Differentially Private $k$-Means Clustering
This work addresses the problem of balancing privacy and utility in data mining for practitioners, though it is incremental as it builds on existing approaches.
The paper tackles the tradeoff between interactive and non-interactive approaches in differentially private data analysis by proposing a hybrid method for k-means clustering, which allocates privacy budget between steps to reduce error, with experimental results demonstrating its effectiveness.

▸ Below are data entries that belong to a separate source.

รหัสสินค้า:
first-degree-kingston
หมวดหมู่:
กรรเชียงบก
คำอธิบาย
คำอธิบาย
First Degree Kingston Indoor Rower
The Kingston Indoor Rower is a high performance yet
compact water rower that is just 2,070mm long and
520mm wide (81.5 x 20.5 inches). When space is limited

There are two broad approaches for differentially private data analysis. The interactive approach aims at developing customized differentially private algorithms for various data mining tasks. The non-interactive approach aims at developing differentially private algorithms that can output a synopsis of the input dataset, which can then be used to support various data mining tasks. In this paper we study the tradeoff of interactive vs. non-interactive approaches and propose a hybrid approach that combines interactive and non-interactive, using $k$-means clustering as an example. In the hybrid approach to differentially private $k$-means clustering, one first uses a non-interactive mechanism to publish a synopsis of the input dataset, then applies the standard $k$-means clustering algorithm to learn $k$ cluster centroids, and finally uses an interactive approach to further improve these cluster centroids. We analyze the error behavior of both non-interactive and interactive approaches and use such analysis to decide how to allocate privacy budget between the non-interactive step and the interactive step. Results from extensive experiments support our analysis and demonstrate the effectiveness of our approach.